(Photo: 123RF)
BLOGUE INVITÉ. Pensez aux infirmières. Mais aussi aux préposés aux bénéficiaires. Tous des gens si dévoués et passionnés, disons-nous tous à l’unisson alors que ceux-ci se retrouvent chacun à leur façon au front contre cette interminable pandémie.
Nous le clamons haut et fort et sans retenue que nous reconnaissons l’importance de leur contribution quotidienne, pour le bien-être de la collectivité. Pourquoi est-ce important de le souligner? Certainement parce que nous éprouvons de la gratitude pour leur précieux travail qui requiert un grand sens de l’abnégation. Mais serait-ce possible que nous soyons si prompts à souligner leur «vocation» et que cela, très inconsciemment, nous permette de les exploiter et abuser de leur gentillesse sans remords?
L’idée peut sembler brutale a priori, mais il demeure que les faits parlent d’eux-mêmes.
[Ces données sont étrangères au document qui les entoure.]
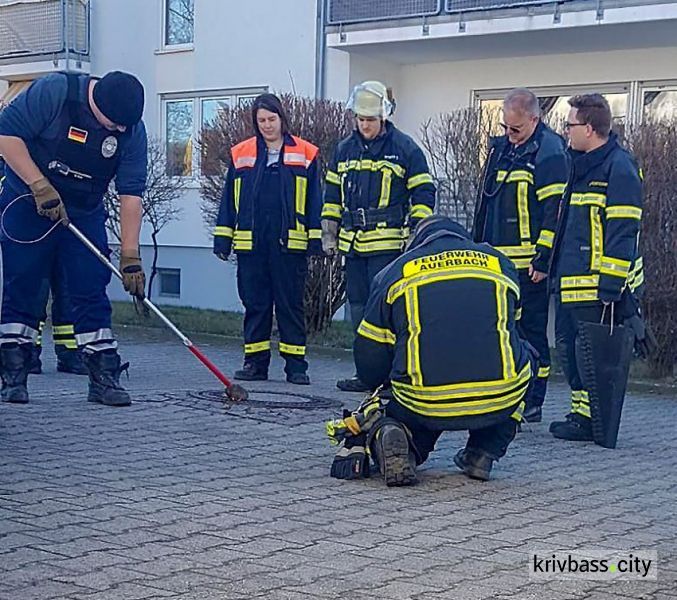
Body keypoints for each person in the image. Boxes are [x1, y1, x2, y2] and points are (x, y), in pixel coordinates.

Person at [327, 216, 535, 486]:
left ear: (417, 243)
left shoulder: (396, 272)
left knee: (410, 407)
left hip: (423, 400)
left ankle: (404, 442)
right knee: (530, 357)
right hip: (499, 398)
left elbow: (369, 362)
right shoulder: (500, 264)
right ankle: (483, 453)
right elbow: (513, 333)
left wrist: (387, 384)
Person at [0, 71, 148, 406]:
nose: (119, 132)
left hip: (83, 211)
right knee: (23, 283)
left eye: (125, 127)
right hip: (28, 202)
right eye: (114, 125)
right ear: (97, 103)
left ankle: (103, 376)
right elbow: (6, 135)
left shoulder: (131, 130)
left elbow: (131, 195)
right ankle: (13, 374)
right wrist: (39, 185)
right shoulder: (55, 92)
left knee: (90, 285)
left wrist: (130, 256)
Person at [321, 81, 436, 393]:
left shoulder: (405, 148)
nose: (364, 125)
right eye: (360, 119)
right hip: (354, 247)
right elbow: (332, 195)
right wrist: (329, 231)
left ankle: (392, 376)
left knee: (387, 312)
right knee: (358, 310)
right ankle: (366, 374)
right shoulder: (344, 150)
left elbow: (424, 192)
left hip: (388, 248)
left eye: (370, 120)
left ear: (383, 117)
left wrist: (418, 232)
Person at [549, 94, 644, 441]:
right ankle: (581, 414)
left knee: (589, 352)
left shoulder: (619, 167)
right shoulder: (576, 164)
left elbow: (623, 232)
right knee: (571, 351)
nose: (566, 132)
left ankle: (594, 419)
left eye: (570, 125)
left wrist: (611, 286)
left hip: (596, 286)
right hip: (570, 281)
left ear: (589, 128)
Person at [473, 88, 568, 423]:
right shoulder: (503, 149)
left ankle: (534, 401)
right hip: (497, 262)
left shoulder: (550, 151)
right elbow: (486, 205)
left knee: (531, 332)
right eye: (505, 128)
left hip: (529, 267)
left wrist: (543, 260)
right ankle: (504, 394)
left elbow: (553, 212)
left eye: (516, 129)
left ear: (534, 119)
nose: (509, 136)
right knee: (501, 331)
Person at [213, 93, 322, 385]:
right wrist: (223, 237)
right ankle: (255, 365)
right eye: (261, 120)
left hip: (290, 245)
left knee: (290, 305)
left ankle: (296, 367)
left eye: (271, 119)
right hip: (252, 244)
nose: (267, 125)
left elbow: (315, 201)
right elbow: (228, 201)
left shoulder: (306, 153)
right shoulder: (242, 153)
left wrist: (316, 240)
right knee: (256, 305)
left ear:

À tout le moins, c’est ce qui me vient à l’esprit ces jours-ci quand je vois des infirmières et des médecins prier les Québécois de ne pas se prévaloir de la possibilité qui leur est toujours offerte de partir dans un tout-inclus alors que sévit plus que jamais la pandémie de COVID-19.
Plus concrètement, cette situation absurde m’a rappelé une étude publiée par 4 chercheurs américains en 2019 dans Journal of Personality and Social Psychology*. L’étude en question montrait le phénomène suivant: les perceptions à propos de la «passion» servent trop souvent à excuser le traitement injuste que l’on accepte et approuve implicitement envers des travailleurs œuvrant dans ces postes «vocationnel». Ce phénomène, les chercheurs l’ont désigné comme étant la «légitimation de l’exploitation de la passion». Ladite recherche arrive donc au constat bien triste que nous autorisons davantage les conditions de travail déshonorantes quand les travailleurs sont présumés passionnés par leur travail.
Penser à ces récits de travailleurs ayant la vocation tatouée sur le cœur, qui mènent une insoutenable lutte depuis près d’une année dans les établissements de santé; cela représente des histoires inspirantes, touchantes et sympathiques pour nous tous qui devons rester confinés dans nos foyers. Mais ironiquement, cette vision romantique de la passion des travailleurs qui souffrent… a pour effet de nous fournir une licence psychologique nous permettant à regarder ailleurs.
Mais si ce phénomène s’observe aisément dans le milieu de la santé en cette période unique, ce n’est pas exclusif à ce type de milieu de travail. En effet, peu importe votre organisation ou votre industrie, il est possible que ce même phénomène de légitimation de l’exploitation s’applique à certains postes de votre organisation. Pensez au domaine de l’éducation, par exemple, où l’on demande depuis plusieurs mois aux professeurs de se surpasser et de s’adapter continuellement afin d’offrir des enseignements de qualité.
Existe-t-il une solution pour enrayer ce phénomène néfaste? Heureusement, oui. Une solution qui n’a rien de miraculeux, qui nécessite une prise de conscience, mais qui demeure néanmoins efficace et accessible à tous: faire preuve de plus d’empathie. Malheureusement, il est de coutume d’observer, en temps de crise qui s’éternise, un certain essoufflement de la part des individus à prendre en considération les sentiments et la souffrance d’autrui, alors qu’ils sont eux-mêmes usés par la fatigue, le stress et l’incertitude constante. En pareille situation, il revient donc aux leaders des organisations de donner l’exemple. Et de rappeler qu’on ne devrait pas prendre pour acquis, voire abuser de la vocation de nos travailleurs.
C’est d’ailleurs exactement en quoi consistait le récent cri du cœur empreint de vulnérabilité de la part du premier ministre François Legault, lorsqu’il nous invitait cette semaine, dans une longue publication sur les médias sociaux, à faire fi du stress ambiant et de la fatigue collective, pour laisser davantage de place à la compréhension et à l’empathie.
Alors que la pandémie bat son plein et que plusieurs corps de métier sont à bout de souffle, rappelons-nous que nos actions parlent si fort que nos paroles en deviennent souvent inaudibles. Et que les travailleurs dévoués de nos organisations méritent d’être reconnus à leur juste valeur.
*Source: Kim, Jae Yun & Campbell, Troy & Shepherd, Steven & Kay, Aaron. (2019). Understanding Contemporary Forms of Exploitation: Attributions of Passion Serve to Legitimize the Poor Treatment of Workers. Journal of Personality and Social Psychology. 118. 10.1037/pspi0000190.